[What the task asks]:
Find and copy each line of the data that includes "Subaru".

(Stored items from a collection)
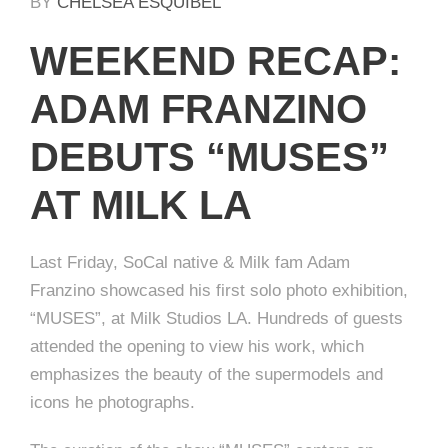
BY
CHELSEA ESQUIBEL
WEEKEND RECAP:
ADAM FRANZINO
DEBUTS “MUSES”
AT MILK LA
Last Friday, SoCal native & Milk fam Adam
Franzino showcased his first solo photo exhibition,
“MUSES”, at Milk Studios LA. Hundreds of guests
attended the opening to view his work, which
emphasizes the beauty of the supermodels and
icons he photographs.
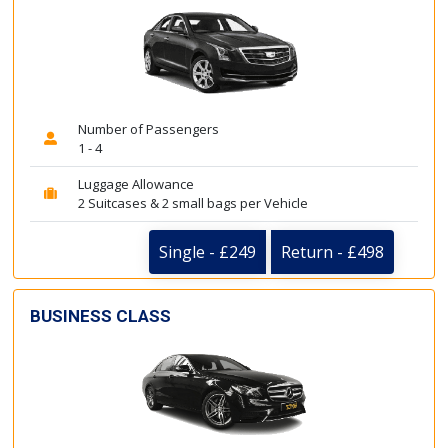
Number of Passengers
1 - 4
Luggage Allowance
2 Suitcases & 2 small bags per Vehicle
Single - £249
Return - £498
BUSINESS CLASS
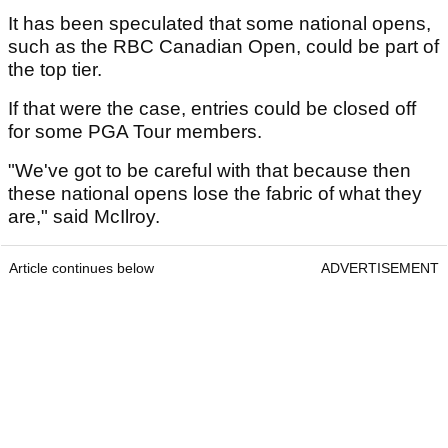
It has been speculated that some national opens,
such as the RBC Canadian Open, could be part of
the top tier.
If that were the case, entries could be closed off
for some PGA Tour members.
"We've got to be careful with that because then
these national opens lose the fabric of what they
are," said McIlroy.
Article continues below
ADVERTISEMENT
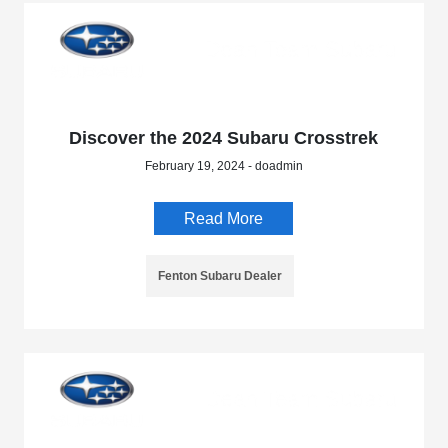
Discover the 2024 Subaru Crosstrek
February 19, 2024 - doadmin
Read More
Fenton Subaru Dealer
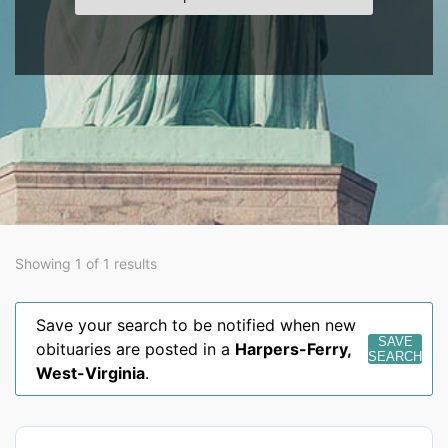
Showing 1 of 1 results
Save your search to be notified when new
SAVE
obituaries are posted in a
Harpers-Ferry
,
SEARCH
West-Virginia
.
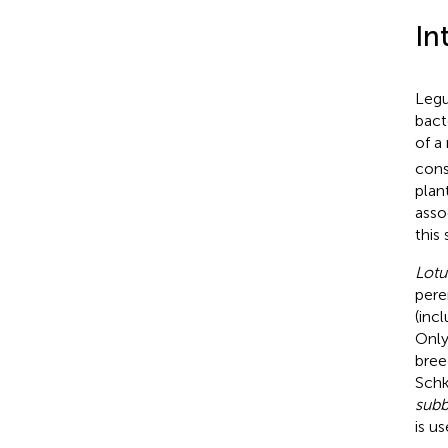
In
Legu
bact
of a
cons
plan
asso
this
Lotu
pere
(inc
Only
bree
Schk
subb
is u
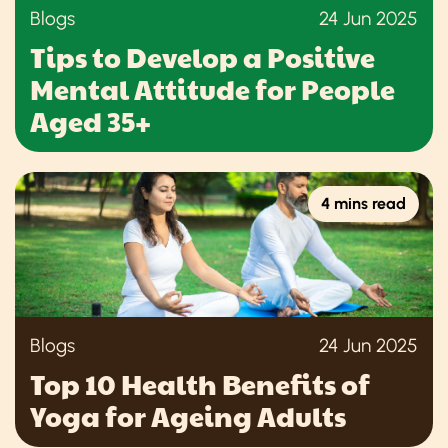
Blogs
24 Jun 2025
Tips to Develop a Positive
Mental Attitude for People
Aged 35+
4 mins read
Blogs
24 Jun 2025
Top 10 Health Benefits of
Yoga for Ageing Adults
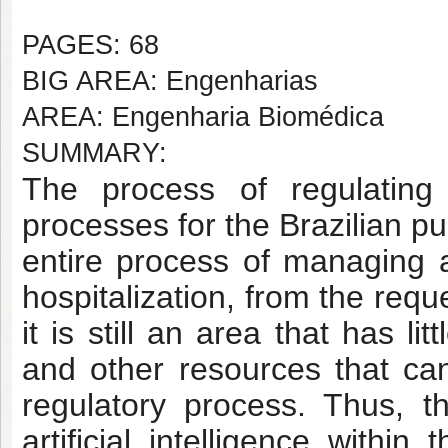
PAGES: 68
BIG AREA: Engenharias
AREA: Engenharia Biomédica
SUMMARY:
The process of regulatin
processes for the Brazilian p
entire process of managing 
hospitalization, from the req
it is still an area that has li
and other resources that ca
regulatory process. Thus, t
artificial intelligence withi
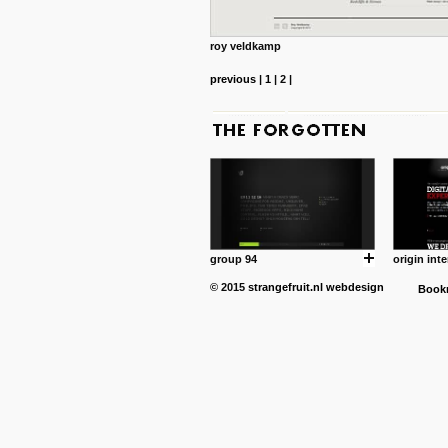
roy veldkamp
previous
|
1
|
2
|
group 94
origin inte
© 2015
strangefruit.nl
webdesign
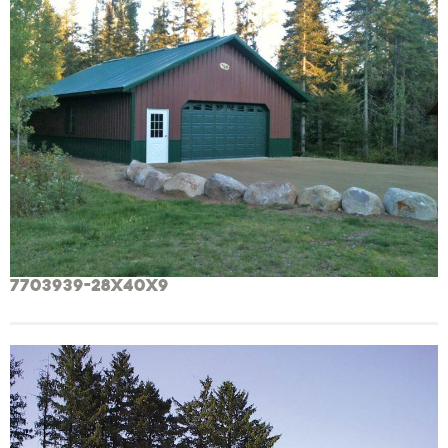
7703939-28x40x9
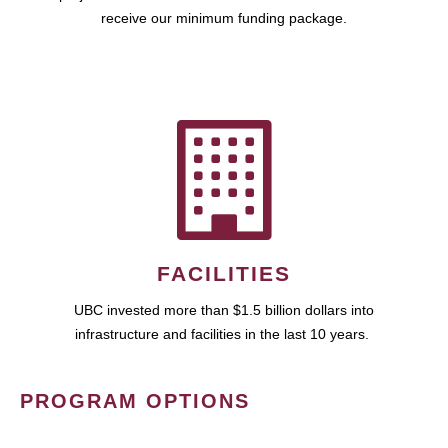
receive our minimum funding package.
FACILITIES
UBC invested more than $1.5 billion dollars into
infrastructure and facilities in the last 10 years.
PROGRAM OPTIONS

[Reply to the exercise]:
Discover the 2024 Subaru Crosstrek
Fenton Subaru Dealer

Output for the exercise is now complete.